Last April, on a remote grass track somewhere in the North-Western province of South Africa, conservationists staged a 100-metre dash with a difference. One of the participants was a cheetah. The other? Bryan Habana, the Springbok wing, whose performances at Test level since the autumn of 2004 had been little short of jaw-dropping. The cheetah won, but only just. Habana has not lost a foot race since.
Galloping along at virtually a try a game – he has crossed the opposition line 26 times in 29 international matches, and will surpass Breyton Paulse's all-time Springbok record if he scores against England tonight – Habana is already the talk of the tournament. His quartet of tries against Samoa at Parc des Princes five days ago were scored in a variety of different ways, but two of them were trademark efforts that left entire platoons of would-be tacklers wondering how and why.
He is not alone in posing a threat to the reigning champions this evening. As Brian Ashton, the England coach, said yesterday: "If we concentrate on one man, we'll be missing the point.

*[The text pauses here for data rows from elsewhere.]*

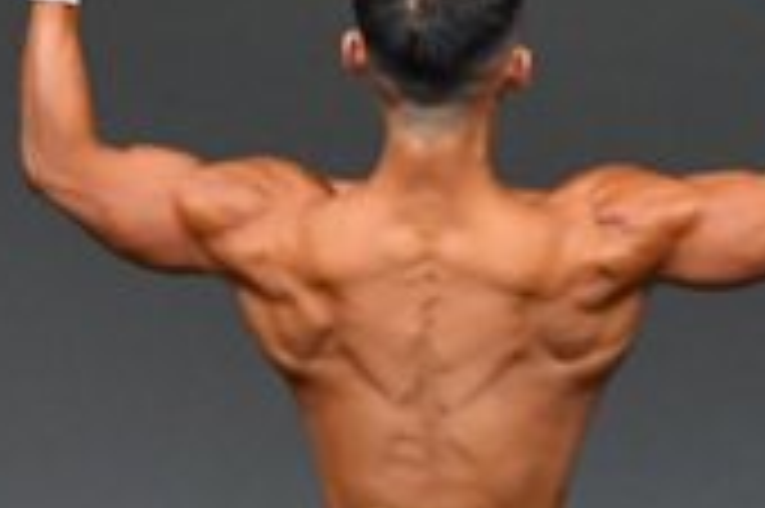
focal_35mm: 1367
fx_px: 29020
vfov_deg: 1.0
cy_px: 342
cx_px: 529
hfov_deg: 1.5
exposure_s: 1/400
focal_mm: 200
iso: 4000
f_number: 5.6
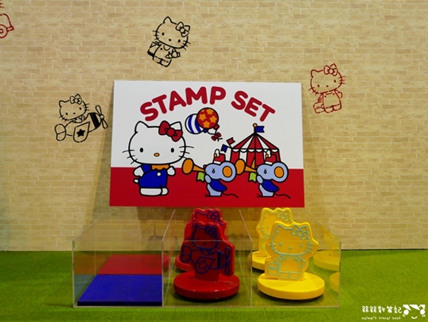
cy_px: 161
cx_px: 214
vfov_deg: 36.0
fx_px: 495
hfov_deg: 46.8
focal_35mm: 40
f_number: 4.4
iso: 400
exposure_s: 1/60
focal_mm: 20
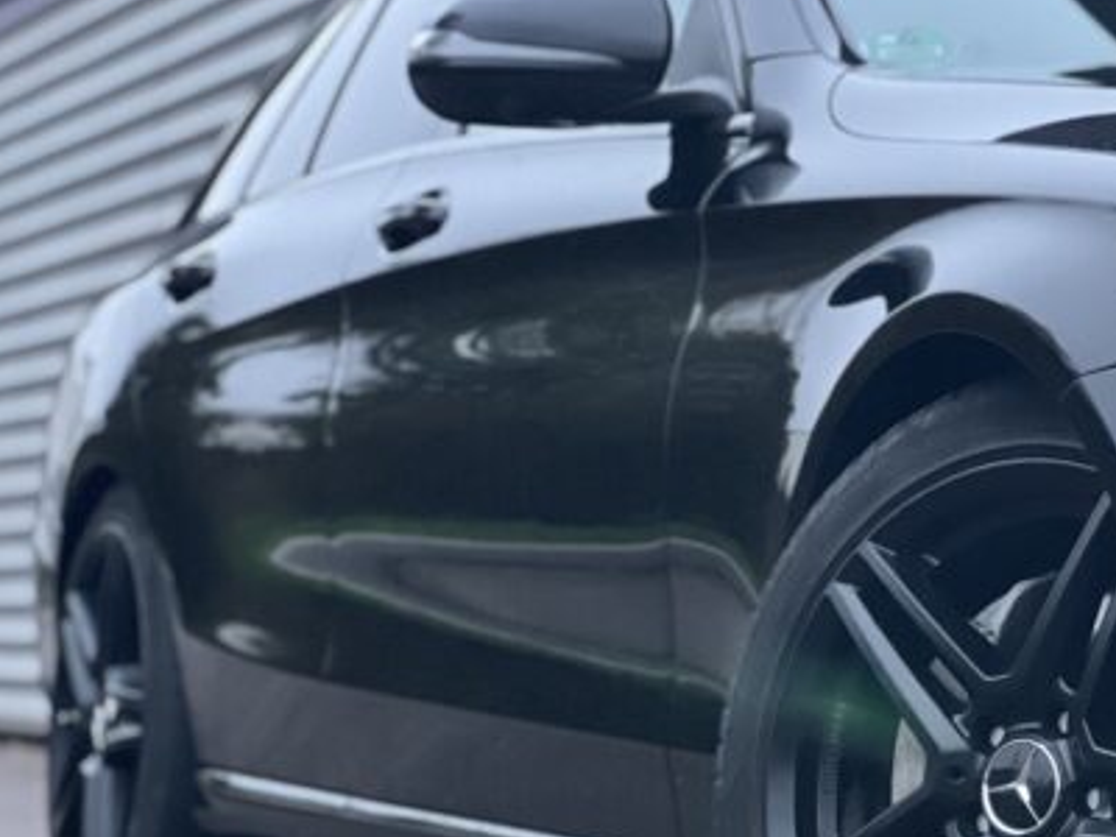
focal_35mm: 154
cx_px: 1046
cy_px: 525
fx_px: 4965
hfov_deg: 12.7
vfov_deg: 9.6
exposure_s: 1/15
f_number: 2.8
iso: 400
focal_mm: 9
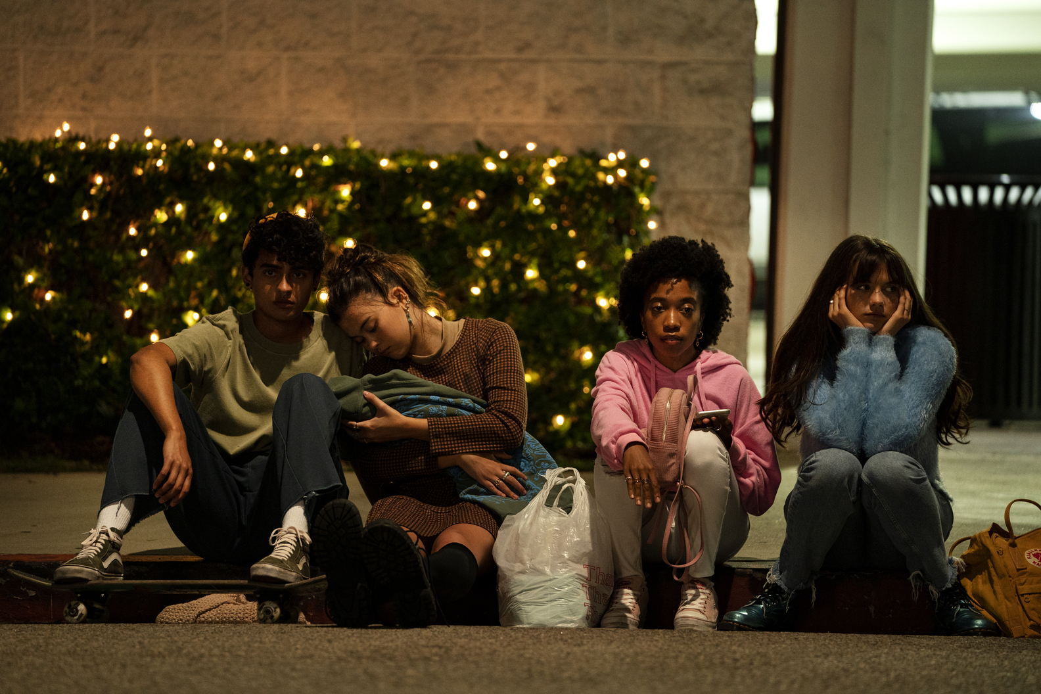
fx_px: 5031
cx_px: 520
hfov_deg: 11.8
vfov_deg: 7.9
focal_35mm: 174
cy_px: 347
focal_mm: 174
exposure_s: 1/100
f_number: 2.8
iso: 4000
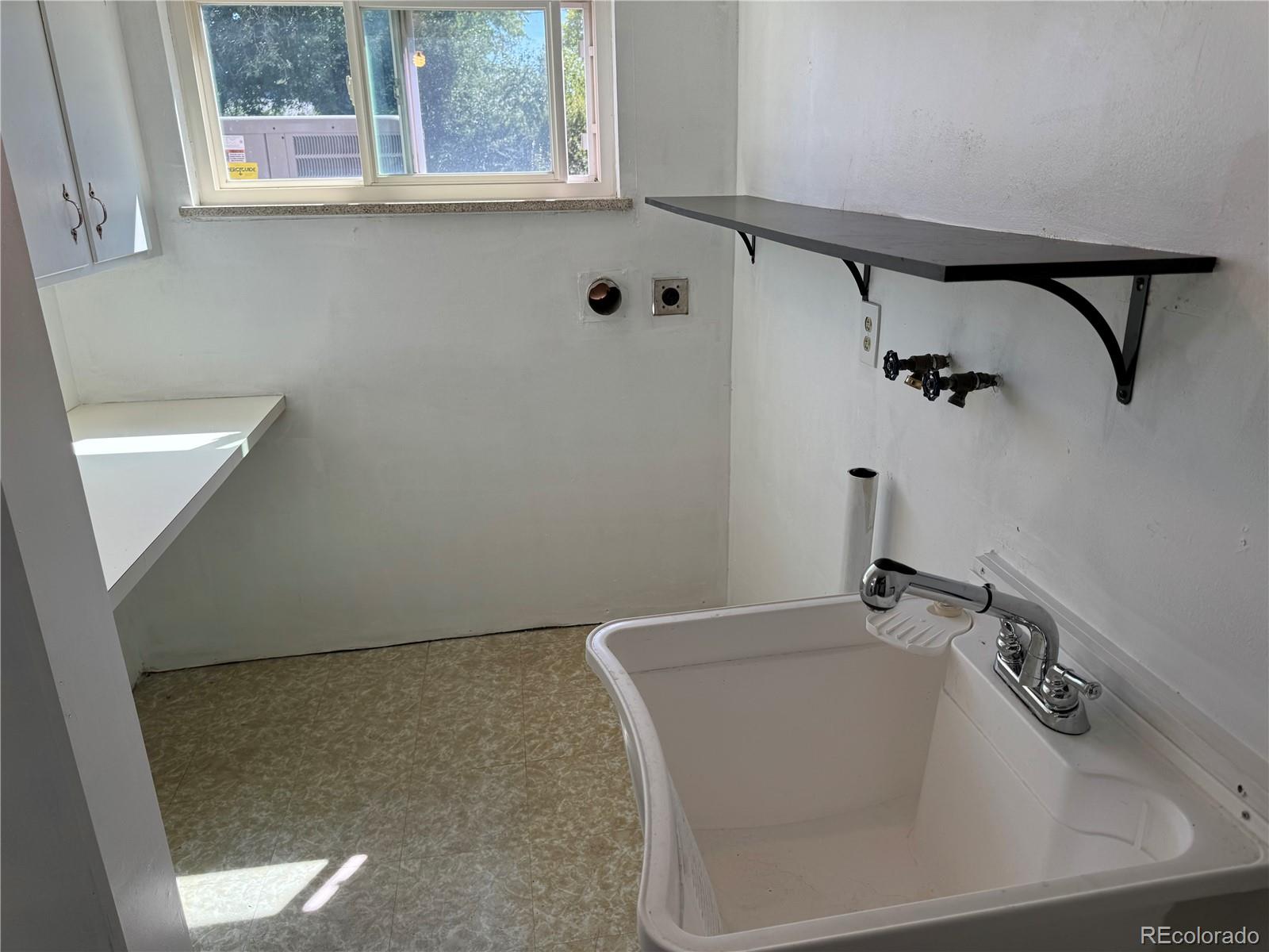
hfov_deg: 71.6
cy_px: 476
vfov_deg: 56.8
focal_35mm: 24
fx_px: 880
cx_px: 634
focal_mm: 6.76
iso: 80
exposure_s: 1/338
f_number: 1.78
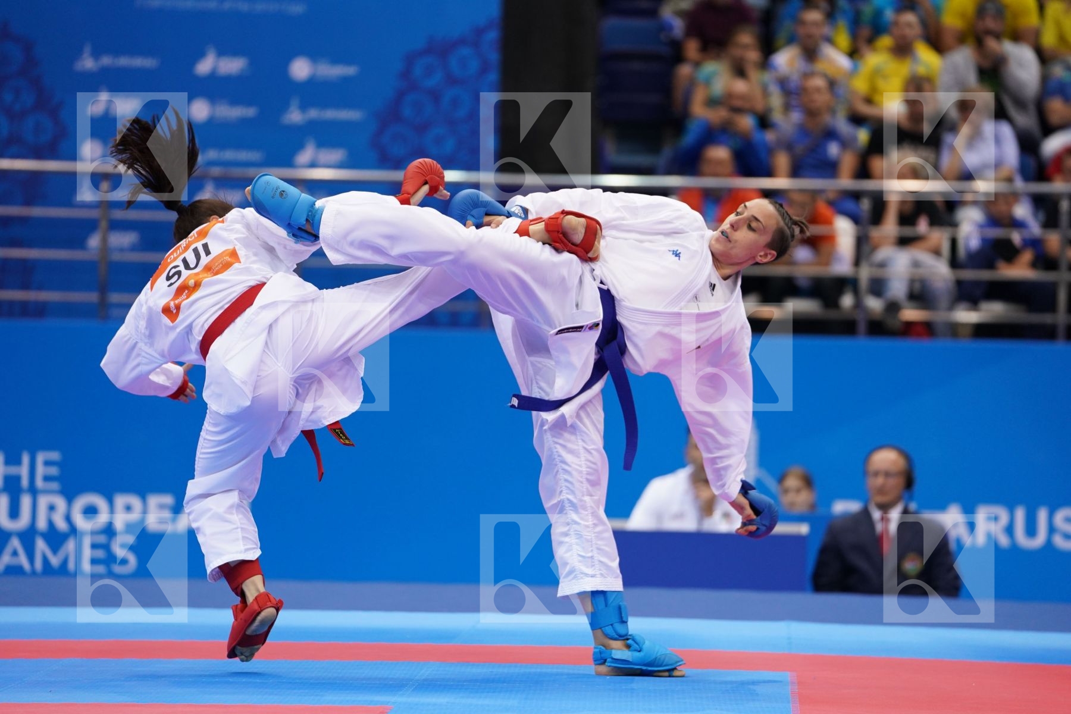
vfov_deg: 6.9
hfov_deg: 10.3
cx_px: 536
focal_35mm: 200
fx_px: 5950
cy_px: 357
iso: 1600
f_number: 2.8
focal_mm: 200
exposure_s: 1/1000
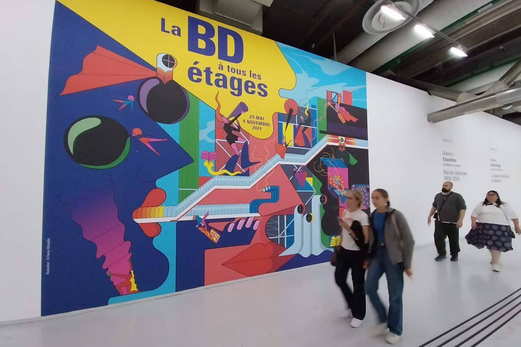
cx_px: 265
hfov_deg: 104.2
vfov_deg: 81.1
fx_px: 203
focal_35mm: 14
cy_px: 182
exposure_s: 1/33
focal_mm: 1.13
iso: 200
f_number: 2.2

For a start, the Springboks have one of the best scrum-halves in the world at their disposal in Fourie du Preez. I'd certainly say he was the most intelligent scrum-half in the world." Then, after a moment's thought, he added: "Habana does give them a different dimension, though. The worst thing we could possibly do in this game is kick the ball to him, because he is supremely dangerous."
Twelve years ago, when the World Cup was played in South Africa, people said the same kind of things about the massive Jonah Lomu of New Zealand. When push came to shove in the final, the Springboks themselves came up with a way of neutralising the threat. James Small and Japie Mulder, two of the most aggressive defensive players in the game, gang-tackled Lomu to distraction. Lomu put tries past just about everyone during his career, but he never put one past the Boks.
Can England do something similar? It is a tall order. Like Lomu, Habana runs in straight lines. Unfortunately for the holders, he appears to run lots of straight lines simultaneously. It was easy to lay hands on Lomu, although bringing him to earth was another issue altogether. As Samoa found last weekend – and England have found to their cost on too many occasions for comfort – the South African is rather more elusive. Josh Lewsey of Wasps, who tackled England to victory over the Boks at Twickenham last autumn, confronts him tonight. He will need all the luck he can get.